I will make a point I made to Pádraig Ó Céidigh. Every Minister for Transport has been Dublin-based. The last one who was not was Noel Dempsey who got absolutely lambasted over the cost of Pier D. People said it was miles away and totally unnecessary and redundant. They said the same thing about Terminal 2. The figures from 2019 proved all of those critics wrong. I do not believe there is a capital city airport in Europe or in the world that has as greater ratio of passengers transiting to the population of the country as Dublin Airport. That might be something to explore. Heathrow is huge but six times the population of the UK, or even England, does not transit through it every year. As a country, we are enormously indebted to aviation. I made this point to Pádraig Ó Céidigh. Duty-free shopping was invented at Shannon Airport, as was Irish coffee. It was the last point one reached in Europe. It had a very interesting deal with the Soviet Union and Aeroflot with regard to refuelling at one point.

Shannon has to reinvent itself. Dublin is constantly reinventing itself. Thirty years ago, nobody knew where Dubai and Abu Dhabi were in terms of transit points. Dublin was becoming a mini Dubai in terms of pre-clearance going west. Dublin was used by people coming in from the UK, particularly, avoiding Heathrow, coming into Dublin and going west. I live in Dublin and Dublin Airport is my airport but it is more than that. It is the nation's main airport.

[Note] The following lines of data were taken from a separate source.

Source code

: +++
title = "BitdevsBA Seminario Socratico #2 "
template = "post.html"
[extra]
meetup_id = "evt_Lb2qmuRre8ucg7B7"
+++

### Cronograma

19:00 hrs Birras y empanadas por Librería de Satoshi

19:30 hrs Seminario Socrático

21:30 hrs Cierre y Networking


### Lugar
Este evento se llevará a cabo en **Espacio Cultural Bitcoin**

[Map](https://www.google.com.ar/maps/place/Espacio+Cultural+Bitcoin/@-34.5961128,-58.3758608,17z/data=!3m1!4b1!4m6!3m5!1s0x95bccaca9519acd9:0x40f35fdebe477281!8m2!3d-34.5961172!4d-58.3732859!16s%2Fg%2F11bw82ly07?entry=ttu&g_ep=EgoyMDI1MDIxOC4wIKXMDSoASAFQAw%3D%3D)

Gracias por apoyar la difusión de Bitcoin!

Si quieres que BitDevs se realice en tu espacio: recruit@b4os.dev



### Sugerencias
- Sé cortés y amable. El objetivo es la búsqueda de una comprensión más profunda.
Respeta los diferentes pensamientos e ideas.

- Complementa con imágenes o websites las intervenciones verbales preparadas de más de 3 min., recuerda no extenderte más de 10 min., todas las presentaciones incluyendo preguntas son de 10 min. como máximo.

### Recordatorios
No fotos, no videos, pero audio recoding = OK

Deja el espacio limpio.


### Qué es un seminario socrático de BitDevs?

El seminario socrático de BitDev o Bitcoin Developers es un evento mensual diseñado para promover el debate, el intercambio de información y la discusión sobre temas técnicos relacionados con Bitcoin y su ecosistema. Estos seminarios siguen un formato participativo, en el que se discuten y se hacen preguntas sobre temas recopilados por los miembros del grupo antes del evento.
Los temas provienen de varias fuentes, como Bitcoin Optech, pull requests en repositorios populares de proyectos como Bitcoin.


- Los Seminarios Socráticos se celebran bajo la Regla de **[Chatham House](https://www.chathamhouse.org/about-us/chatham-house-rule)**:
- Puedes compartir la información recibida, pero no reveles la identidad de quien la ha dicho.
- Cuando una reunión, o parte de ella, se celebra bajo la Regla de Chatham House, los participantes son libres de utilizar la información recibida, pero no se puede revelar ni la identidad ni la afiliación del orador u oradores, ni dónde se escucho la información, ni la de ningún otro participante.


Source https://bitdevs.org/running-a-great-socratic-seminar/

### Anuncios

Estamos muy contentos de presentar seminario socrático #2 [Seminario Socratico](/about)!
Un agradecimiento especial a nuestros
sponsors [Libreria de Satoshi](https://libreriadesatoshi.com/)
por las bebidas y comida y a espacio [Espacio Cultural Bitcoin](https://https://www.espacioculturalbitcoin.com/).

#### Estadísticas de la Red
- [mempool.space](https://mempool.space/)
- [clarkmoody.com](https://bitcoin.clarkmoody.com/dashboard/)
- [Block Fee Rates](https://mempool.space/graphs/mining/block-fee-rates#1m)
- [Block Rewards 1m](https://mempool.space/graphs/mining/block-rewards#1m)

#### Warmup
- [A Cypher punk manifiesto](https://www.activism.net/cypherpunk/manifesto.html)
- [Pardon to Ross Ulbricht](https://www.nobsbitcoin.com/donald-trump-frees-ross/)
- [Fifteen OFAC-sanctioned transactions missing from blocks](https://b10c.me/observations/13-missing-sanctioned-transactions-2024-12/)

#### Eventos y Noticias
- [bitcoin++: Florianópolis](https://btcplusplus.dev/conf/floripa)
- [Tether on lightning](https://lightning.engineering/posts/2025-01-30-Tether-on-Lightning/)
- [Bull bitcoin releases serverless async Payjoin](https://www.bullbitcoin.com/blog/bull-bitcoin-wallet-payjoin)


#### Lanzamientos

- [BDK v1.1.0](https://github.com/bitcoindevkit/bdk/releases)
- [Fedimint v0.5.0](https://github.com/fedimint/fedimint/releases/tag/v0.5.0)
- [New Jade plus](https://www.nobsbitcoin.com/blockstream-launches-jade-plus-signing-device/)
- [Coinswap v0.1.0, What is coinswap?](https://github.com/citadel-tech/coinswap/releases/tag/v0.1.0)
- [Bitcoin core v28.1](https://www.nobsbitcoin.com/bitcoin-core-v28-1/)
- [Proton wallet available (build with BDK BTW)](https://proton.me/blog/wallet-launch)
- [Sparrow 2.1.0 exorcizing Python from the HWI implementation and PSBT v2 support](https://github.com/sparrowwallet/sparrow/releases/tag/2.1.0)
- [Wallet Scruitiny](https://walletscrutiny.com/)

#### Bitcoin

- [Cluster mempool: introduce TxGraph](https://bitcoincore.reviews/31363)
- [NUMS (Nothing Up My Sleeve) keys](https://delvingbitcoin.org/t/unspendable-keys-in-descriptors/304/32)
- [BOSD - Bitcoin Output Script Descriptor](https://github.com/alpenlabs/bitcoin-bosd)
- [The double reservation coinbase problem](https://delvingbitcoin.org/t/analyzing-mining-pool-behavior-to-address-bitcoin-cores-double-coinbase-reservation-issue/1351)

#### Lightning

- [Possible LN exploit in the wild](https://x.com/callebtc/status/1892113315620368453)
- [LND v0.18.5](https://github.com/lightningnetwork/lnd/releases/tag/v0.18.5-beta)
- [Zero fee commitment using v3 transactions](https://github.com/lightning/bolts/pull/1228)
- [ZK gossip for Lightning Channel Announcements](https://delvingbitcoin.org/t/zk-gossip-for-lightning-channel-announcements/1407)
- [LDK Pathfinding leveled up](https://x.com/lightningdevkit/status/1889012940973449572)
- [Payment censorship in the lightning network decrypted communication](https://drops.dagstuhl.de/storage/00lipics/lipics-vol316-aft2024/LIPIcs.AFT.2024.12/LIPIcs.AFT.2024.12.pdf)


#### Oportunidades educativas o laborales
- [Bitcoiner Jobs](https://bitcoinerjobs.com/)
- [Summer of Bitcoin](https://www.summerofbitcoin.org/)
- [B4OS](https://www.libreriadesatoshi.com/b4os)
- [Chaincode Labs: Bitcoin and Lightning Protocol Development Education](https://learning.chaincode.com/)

The DAA has a commercial mandate, I assume, whereby it must compete with Shannon. The witnesses would be accused of all kinds of anticompetitive, monopolistic or cartel-like behaviour if it did not. Equally, I would have thought, though the witnesses can disagree, that the competitors include Manchester, Birmingham, Edinburgh, Barcelona and all those airports which are not monster airports but are secondary in terms of passenger numbers. They are the 30 million or 40 million passenger airports, rather than the 120 million or 200 million in Istanbul or wherever. Geography plays a part.

Aviation is critical to Ireland's recovery and success. It is a huge employer with aircraft leasing and everything else. I suppose the ask for us as policymakers, politicians and legislators is that we explore the issue of the Commission for Aviation Regulation versus the IAA. We have a briefing about the air navigation Bill in the next hour. The issue is as to the reason for "the treacle", which is not a phrase I have heard used before but is apt to describe the slowing down of things through bureaucracy. Other than that, what asks do the witnesses have of us as politicians?

The DAA is an enormous contributor to Fingal's rates bill and Fingal benefits enormously from its existence. Where do witnesses see the growth? Is it the US, Europe or the Middle East and the east? What airlines is it? Is it Aer Lingus, Ryanair or lots of other airlines? I knew they have to be commercially sensitive but what competitor airports are the witnesses most worried about? I mentioned Manchester. I would be concerned about the Aer Lingus deal. Planes that would have flown out of Dublin to the US are now flying out of Manchester. Are there other concerns about what is coming along and trying to steal our business?

Many airlines have downsized and parked aircrafts in deserts. Some of them will never come back out of deserts. Are the witnesses concerned that some airlines that flew into Dublin have smaller fleets and Dublin might be towards the bottom of the queue? How do we get back up the queue in terms of airlines' reallocation of aircraft?